SSDs are resistant to shock and have fast access speeds, but the chips deteriorate faster than conventional magnetic disks.
 
hard drives will always fail :(

You can use RAID 5 to protect your disks, this way if disks fail its ok as other disks that were on standby take over
 
All storage media will fail. The key is good back up practices. Save anything important in a couple different places.
 
Of course you want to use good backup practices, and of course no storage media is absolutely failsafe, but some storage media are more failsafe than others, so I'm just trying to sort that out. Remember those old IOmega removable hard drives years ago that suffered from "click death"? You just want to stay on top of technology changes to be as safe as you can, hopefully as affordably as possible.

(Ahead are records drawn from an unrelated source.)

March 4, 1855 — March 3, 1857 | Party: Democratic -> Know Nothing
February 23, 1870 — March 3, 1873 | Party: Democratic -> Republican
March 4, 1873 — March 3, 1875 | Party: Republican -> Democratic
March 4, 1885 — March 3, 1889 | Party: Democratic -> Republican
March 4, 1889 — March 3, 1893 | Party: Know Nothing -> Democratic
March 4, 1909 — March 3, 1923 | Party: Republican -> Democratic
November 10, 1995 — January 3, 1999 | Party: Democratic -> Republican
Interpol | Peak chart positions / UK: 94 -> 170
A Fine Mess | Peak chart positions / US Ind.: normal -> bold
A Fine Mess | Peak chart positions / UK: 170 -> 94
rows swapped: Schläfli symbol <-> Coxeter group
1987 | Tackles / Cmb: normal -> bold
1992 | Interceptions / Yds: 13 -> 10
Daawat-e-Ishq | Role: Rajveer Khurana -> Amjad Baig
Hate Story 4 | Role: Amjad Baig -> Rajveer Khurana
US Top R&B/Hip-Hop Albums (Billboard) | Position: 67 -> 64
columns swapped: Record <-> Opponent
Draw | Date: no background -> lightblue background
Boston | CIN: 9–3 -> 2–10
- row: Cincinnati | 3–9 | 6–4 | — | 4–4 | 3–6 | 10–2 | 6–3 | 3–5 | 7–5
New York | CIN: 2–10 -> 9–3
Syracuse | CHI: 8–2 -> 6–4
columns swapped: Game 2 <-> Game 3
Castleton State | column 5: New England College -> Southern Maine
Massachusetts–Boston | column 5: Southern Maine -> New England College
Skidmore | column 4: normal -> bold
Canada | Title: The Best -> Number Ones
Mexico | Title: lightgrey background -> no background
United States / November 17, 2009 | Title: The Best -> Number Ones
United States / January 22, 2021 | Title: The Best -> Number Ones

So what do you think about Secure Digital cards or Solid State drives? Would either of these be suitable for a relatively failsafe backup device?
 
So what do you think about Secure Digital cards or Solid State drives? Would either of these be suitable for a relatively failsafe backup device?

don't ever use an SD card or solid state drive for a long term archive device.

the way that this technology works is that bits are stored as charges in NAND flash memory.
if you remove the power then over time this charge dissipates, erasing all the data with it.

e.g. if you put all your data on an SSD drive or SD card and put it on a shelf, when you come back to it ten years later there won't be any data on it any more. because the charge would have never been refreshed.
 
The only failproof backup, as was stated, is to have your critical stuff in multiple locations.

Take me for example. The things I can't live without are stored on my desktop PC, which is backed up to WHS, and also has a mirrored placement on my Server 2008 R2 box, which has RAID 5. On top of that, I burn all critical things to either BluRay or DVD DL. It's not impossible, just highly unlikely, that all of my backups will go down at the same time, so I'm relatively safe.